Many SLO buildings have no sprinklers

Many San Luis Obispo restaurants, commercial complexes and churches are not equipped with fire sprinklers — making the buildings a higher risk for potentially fast-spreading blazes.

Fire Department officials say that the damage caused by the fire earlier this month at Foothill Square in San Luis Obispo would likely not have been so severe had the buildings been equipped with fire sprinklers.

The retail complex, located off of Foothill Boulevard and Santa Rosa Street, was completed a few months before sprinklers were first mandated by the city in the early 1980s.

Fire-sprinkler ordinances for businesses vary among local cities. The only similarity among the ordinances is that they are not retroactive; with few exceptions, older buildings that are not extensively remodeled or have changed uses can continue operating without installing fire sprinklers.

In San Luis Obispo, all new commercial and residential buildings of 1,000 square feet or more must have fire sprinklers.

City Fire Marshall Rodger Maggio said that annual inspections of businesses keep the firefighters up to date on what to expect if called to a blaze.

But an independent list of commercial complexes without sprinklers does not exist.

The recent fire may prompt city leaders to discuss making sprinkler requirements retroactive for commercial structures, Mayor Dave Romero said.

“It would be an enormous expense for a lot of businesses, and we would have to give them ample time to do it,” Romero said. “We might finally have to take that step for the safety of the community.”

Different kinds of cost

Opponents of mandating fire sprinklers, which can cost from $1.50 to $3 a square foot, say the added cost can be a hindrance in keeping construction and tenant costs affordable.

“We definitely understand that sprinklers add an increased cost to business, but weighed against human lives, they are invaluable,” said Clint Bullard, a fire inspector with County/Cal Fire.

Sprinklers are designed to contain a fire and allow additional time for people to get out of a structure and for firefighters to respond, Bullard said.

Paso Robles follows the state’s Uniform Fire codes and has the most lenient of requirements in the county. The city only requires commercial buildings of 5,000 square feet or more to have sprinklers.

Paso Robles Fire Chief Ken Johnson said the city began talking about increasing the requirement last year, but he said it became a political issue and was met by resistance from various building groups.

Johnson said he continues to advocate for the sprinklers despite the resistance.

“From the time that a fire is actually discovered and we are notified, it takes six to eight minutes to get there and begin fighting the fire,” Johnson said. “During that period of time a lot of damage can be done.”

Installing sprinklers

San Luis Obispo city leaders are known in the county for taking a proactive approach to fire safety regulations and have kept a steady pace at requiring more stringent policies than the state requires.

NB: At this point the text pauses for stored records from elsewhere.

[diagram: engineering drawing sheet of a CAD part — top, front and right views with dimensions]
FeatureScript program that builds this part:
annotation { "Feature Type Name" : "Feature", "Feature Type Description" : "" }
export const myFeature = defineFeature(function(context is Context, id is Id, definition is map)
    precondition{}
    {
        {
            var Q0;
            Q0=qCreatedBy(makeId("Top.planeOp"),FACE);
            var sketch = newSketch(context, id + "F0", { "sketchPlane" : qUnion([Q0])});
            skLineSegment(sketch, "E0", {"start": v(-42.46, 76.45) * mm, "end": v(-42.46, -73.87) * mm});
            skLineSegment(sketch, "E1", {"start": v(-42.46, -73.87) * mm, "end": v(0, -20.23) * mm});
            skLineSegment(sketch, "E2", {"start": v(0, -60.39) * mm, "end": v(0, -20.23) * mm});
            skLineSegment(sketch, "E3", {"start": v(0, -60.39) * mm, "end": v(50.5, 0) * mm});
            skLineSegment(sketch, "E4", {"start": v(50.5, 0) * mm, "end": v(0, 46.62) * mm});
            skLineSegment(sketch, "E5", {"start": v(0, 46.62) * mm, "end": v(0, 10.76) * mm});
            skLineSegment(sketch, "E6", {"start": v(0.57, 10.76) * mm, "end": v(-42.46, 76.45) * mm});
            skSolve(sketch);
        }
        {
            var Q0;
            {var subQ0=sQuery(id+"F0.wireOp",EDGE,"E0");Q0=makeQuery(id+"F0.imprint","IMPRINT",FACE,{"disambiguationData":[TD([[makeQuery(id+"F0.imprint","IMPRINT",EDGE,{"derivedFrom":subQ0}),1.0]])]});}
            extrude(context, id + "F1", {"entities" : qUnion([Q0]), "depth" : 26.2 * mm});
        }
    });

The City Council mandated in 1990 that the commercial buildings in the city’s downtown commercial fire zone be upgraded to include sprinklers. That zone is bordered by Santa Rosa, Nipomo, Palm and Pacific streets.

“All of those buildings downtown are older and pose a threat because of how close they are to each other,” said Tim Girvin, city chief building official. “If one catches on fire, it may jump to the next, and the next, and the next. We didn’t want the whole downtown to go up in flames.”

As downtown businesses complete mandated retrofits, they are also installing sprinklers, he said. The last of the buildings should be outfitted with sprinklers in the next few years.

A program to identify hazardous buildings in the city was launched by the San Luis Obispo Fire Department in January 2009.

The list includes 120 structures that pose an additional threat for various reasons: some contain highly combustible materials, some are large public buildings, and others do not have fire sprinklers.

A plan is developed in advance for each of the structures should a fire break out there. The planning process includes measuring and photographing the buildings, Maggio said.

The Foothill Square complex was not on that list because there are so many similar strip malls in the city, he said.